* _PAGE EXTRACT_:
These trusts also have a number of disadvantages
- Implementation and annual costs
- It is highly recommended professional advisors be retained to draft the trust indenture and implement the planning, resulting in costs that could exceed the normal costs of drafting a will.
- Each year a trust return must be filed with the Canada Revenue Agency, resulting in annual compliance costs.
- Potential tax consequences upon the death of the settlor and/or his/her spouse
The transfer to the trust can be accomplished on a tax deferred basis and any tax otherwise payable on inherent gains is deferred until the death of the settlor or, in the case of a joint partner trust, the death of the surviving spouse. However, the trust inherits the settlor’s cost base of each asset transferred to the trust. The date the settlor dies (or, in the case of a joint partner trust, the date the surviving spouse dies), the trust is deemed to dispose of all its assets at their then fair market value. The trust – subject to the principal residence exemption discussed above – is subject to tax levied at the top marginal rate in effect in the jurisdiction in which the trust is resident. If this is properly constructed in the right circumstances, the ultimate income tax burden payable by the settlor and the trust may not be materially different from that tax payable in circumstances where no such trust was implemented. However, without proper planning, the exposure to tax on gains may be higher than if the settlor held assets personally at the time of death.
- Some control can be lost
If the trust has trustees other than the settlor, in order to maximize asset protection and streamline asset administration, the settlor can become subject to authority exercised by those other trustees. Accordingly, if the settlor appoints trustees other than himself/herself, careful consideration is needed to ensure those other trustees are aligned with the wishes of the settlor. Regardless of how much consideration is given, if the settlor does become incapable of administrating the trust assets, conflict is inevitable.

* _WORK ORDER_: Set down the text on the disadvantages of these trusts word for word, in full.

* _DATA SECTION_:
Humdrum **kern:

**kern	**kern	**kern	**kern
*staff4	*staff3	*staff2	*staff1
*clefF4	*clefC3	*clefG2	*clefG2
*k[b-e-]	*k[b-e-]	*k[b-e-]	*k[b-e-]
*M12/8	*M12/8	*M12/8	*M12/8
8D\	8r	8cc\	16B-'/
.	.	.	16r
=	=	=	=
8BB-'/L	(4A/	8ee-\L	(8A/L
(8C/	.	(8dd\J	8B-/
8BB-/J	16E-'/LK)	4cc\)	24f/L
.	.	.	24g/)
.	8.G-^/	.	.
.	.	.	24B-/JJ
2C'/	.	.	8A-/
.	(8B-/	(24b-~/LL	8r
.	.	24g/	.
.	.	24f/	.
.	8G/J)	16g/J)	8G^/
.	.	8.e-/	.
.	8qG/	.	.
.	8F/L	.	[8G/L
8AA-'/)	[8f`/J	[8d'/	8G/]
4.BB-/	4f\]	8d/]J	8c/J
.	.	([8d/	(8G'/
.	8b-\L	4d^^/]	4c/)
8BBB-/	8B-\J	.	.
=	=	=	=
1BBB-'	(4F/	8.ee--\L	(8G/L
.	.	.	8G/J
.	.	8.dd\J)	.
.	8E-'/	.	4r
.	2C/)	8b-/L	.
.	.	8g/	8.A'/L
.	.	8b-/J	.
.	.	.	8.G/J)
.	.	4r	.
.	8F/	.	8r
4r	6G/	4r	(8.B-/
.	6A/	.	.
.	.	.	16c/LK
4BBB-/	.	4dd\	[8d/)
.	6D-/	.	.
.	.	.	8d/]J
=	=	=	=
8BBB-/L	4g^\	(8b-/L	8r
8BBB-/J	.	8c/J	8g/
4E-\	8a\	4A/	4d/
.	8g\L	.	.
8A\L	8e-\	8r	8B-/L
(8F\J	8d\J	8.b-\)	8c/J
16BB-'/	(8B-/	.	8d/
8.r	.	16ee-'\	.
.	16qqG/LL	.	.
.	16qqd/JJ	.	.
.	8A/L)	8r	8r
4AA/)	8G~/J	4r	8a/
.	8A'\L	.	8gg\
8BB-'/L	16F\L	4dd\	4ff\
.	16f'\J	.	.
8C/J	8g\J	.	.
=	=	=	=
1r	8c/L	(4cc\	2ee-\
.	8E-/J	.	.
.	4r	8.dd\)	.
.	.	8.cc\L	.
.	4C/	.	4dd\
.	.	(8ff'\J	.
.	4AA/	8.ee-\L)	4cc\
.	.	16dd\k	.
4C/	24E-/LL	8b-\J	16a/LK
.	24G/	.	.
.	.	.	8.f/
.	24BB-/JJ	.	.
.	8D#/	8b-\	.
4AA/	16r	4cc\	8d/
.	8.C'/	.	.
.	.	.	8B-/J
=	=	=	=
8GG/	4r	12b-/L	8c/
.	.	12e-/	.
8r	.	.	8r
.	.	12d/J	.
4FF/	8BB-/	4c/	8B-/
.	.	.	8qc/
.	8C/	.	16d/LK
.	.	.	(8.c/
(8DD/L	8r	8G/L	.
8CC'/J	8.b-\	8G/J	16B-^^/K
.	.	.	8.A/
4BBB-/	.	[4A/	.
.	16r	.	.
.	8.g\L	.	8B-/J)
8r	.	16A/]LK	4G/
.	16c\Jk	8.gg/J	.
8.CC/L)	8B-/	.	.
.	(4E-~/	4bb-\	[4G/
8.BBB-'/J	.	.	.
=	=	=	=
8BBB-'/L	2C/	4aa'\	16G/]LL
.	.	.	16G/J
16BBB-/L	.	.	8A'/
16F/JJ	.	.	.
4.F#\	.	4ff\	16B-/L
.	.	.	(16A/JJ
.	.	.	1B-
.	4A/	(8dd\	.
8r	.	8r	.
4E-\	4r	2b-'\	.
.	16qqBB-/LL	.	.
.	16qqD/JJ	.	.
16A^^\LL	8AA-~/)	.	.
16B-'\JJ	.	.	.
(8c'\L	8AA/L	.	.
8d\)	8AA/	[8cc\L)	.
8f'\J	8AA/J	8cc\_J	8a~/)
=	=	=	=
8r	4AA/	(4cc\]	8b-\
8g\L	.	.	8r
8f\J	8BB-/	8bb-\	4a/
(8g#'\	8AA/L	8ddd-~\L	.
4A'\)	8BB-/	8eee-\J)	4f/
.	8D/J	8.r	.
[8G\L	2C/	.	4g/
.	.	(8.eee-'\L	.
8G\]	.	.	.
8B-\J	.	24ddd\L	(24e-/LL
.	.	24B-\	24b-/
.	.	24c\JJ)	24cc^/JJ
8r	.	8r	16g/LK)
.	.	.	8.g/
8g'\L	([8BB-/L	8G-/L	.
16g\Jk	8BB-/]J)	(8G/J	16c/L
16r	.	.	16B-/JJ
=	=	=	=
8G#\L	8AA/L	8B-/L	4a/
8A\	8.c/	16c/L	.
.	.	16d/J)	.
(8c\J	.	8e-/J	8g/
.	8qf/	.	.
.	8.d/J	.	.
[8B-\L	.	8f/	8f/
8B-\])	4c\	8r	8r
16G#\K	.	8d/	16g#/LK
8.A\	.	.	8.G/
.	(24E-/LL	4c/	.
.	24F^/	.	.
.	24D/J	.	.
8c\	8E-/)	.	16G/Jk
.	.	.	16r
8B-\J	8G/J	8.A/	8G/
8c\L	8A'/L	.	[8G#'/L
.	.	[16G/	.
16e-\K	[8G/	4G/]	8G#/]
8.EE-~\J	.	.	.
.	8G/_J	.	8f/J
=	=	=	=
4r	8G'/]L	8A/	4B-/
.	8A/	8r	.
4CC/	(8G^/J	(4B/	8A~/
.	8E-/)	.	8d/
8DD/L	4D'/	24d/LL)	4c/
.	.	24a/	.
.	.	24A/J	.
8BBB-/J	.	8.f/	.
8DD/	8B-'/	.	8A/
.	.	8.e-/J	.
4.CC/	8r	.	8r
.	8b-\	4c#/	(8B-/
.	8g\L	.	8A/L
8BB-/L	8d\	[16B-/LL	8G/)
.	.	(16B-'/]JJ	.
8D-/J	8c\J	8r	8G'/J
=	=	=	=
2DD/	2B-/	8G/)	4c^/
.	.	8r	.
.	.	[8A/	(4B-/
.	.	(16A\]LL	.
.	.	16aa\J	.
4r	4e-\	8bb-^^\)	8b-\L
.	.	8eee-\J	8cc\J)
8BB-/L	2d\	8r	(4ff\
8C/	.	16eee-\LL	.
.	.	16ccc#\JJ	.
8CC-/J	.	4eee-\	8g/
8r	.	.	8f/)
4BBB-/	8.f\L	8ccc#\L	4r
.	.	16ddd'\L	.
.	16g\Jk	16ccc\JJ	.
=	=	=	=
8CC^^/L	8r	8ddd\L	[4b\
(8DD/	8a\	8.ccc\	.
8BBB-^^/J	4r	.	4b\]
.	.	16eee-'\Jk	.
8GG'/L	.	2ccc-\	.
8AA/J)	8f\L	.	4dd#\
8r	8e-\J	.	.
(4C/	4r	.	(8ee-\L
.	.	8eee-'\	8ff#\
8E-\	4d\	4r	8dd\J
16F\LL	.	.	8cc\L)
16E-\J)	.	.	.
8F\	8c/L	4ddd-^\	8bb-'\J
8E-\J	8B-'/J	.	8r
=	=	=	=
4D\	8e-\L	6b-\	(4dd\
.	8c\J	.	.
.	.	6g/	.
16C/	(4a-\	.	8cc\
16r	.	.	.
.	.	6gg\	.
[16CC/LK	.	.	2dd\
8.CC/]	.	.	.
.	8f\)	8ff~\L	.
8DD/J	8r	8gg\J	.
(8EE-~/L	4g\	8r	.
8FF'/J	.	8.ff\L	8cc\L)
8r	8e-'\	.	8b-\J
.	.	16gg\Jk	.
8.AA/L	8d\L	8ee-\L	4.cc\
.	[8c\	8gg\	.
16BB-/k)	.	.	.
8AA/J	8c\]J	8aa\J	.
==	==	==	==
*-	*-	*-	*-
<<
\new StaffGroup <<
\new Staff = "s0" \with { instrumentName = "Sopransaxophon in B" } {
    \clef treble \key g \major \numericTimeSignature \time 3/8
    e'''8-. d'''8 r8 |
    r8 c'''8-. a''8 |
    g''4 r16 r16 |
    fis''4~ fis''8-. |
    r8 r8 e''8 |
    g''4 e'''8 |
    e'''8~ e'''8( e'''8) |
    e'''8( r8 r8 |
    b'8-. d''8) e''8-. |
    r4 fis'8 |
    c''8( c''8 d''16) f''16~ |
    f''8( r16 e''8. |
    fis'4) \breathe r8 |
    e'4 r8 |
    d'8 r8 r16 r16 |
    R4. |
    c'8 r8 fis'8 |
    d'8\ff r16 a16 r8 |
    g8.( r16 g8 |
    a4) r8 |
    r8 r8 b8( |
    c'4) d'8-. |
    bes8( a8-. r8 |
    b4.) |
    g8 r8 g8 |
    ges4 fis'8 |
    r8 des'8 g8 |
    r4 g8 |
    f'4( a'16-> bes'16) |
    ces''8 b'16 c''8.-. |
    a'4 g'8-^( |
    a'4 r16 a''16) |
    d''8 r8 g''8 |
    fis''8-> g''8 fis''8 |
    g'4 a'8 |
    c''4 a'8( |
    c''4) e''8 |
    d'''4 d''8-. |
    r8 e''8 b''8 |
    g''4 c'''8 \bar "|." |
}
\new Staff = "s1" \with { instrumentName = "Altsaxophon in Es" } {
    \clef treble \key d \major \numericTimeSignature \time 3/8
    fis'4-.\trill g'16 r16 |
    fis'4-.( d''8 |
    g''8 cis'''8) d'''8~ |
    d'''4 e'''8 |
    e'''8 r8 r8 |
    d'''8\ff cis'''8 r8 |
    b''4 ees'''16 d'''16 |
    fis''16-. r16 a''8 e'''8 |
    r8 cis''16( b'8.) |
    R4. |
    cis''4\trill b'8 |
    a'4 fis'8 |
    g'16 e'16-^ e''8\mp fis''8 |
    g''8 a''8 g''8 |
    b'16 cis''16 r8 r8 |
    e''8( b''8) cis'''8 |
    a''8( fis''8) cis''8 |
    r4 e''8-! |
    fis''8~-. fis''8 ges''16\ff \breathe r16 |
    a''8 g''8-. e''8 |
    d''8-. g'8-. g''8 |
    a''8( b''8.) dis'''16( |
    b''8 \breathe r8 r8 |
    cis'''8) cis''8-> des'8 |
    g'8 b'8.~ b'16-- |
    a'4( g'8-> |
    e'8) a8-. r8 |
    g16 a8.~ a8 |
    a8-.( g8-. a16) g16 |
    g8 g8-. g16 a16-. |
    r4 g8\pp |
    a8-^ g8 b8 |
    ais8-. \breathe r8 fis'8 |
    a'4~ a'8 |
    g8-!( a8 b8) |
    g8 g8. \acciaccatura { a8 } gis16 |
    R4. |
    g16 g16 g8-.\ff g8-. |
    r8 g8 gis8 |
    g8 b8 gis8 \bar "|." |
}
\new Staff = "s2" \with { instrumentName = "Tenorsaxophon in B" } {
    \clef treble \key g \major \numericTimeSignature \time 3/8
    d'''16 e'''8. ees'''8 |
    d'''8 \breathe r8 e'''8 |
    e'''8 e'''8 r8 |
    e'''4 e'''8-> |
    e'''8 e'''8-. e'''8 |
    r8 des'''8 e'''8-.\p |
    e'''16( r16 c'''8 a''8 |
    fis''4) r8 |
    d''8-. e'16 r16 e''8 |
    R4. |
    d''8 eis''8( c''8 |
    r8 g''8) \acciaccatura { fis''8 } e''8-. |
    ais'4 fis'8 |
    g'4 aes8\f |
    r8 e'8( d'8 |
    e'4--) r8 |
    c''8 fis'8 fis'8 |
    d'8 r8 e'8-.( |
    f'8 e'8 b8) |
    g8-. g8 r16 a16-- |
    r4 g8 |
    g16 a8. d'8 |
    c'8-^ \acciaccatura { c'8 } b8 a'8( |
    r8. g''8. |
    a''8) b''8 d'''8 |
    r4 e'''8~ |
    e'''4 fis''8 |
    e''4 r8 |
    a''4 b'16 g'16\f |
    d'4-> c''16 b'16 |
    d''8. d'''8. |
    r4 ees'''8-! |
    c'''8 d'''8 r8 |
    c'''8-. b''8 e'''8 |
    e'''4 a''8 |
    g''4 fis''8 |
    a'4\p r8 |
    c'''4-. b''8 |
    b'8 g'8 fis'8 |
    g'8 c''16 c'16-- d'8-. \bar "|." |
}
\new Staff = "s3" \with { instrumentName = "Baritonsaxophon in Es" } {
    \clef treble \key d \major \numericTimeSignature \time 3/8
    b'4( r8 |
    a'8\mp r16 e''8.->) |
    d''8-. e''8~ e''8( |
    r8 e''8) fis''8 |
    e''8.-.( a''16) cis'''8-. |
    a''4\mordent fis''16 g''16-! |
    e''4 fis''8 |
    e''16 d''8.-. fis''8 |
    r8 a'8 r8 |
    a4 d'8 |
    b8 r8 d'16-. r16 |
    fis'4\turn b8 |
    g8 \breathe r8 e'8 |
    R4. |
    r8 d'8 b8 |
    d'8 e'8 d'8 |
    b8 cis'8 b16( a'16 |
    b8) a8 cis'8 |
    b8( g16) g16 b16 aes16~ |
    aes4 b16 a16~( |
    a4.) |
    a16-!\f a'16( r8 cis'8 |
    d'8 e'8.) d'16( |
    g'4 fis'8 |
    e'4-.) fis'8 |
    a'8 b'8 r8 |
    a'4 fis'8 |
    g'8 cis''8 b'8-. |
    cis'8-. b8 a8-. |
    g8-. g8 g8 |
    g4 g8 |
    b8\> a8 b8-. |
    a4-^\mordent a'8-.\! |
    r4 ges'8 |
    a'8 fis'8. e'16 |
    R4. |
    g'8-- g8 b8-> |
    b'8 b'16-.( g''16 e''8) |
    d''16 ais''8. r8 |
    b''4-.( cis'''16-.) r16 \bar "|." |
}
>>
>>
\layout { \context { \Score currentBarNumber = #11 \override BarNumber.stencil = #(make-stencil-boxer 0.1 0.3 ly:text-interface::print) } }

* _ANSWER TO THIS EXERCISE_:
These trusts also have a number of disadvantages
- Implementation and annual costs
- It is highly recommended professional advisors be retained to draft the trust indenture and implement the planning, resulting in costs that could exceed the normal costs of drafting a will.
- Each year a trust return must be filed with the Canada Revenue Agency, resulting in annual compliance costs.
- Potential tax consequences upon the death of the settlor and/or his/her spouse
The transfer to the trust can be accomplished on a tax deferred basis and any tax otherwise payable on inherent gains is deferred until the death of the settlor or, in the case of a joint partner trust, the death of the surviving spouse. However, the trust inherits the settlor’s cost base of each asset transferred to the trust. The date the settlor dies (or, in the case of a joint partner trust, the date the surviving spouse dies), the trust is deemed to dispose of all its assets at their then fair market value. The trust – subject to the principal residence exemption discussed above – is subject to tax levied at the top marginal rate in effect in the jurisdiction in which the trust is resident. If this is properly constructed in the right circumstances, the ultimate income tax burden payable by the settlor and the trust may not be materially different from that tax payable in circumstances where no such trust was implemented. However, without proper planning, the exposure to tax on gains may be higher than if the settlor held assets personally at the time of death.
- Some control can be lost
If the trust has trustees other than the settlor, in order to maximize asset protection and streamline asset administration, the settlor can become subject to authority exercised by those other trustees. Accordingly, if the settlor appoints trustees other than himself/herself, careful consideration is needed to ensure those other trustees are aligned with the wishes of the settlor. Regardless of how much consideration is given, if the settlor does become incapable of administrating the trust assets, conflict is inevitable.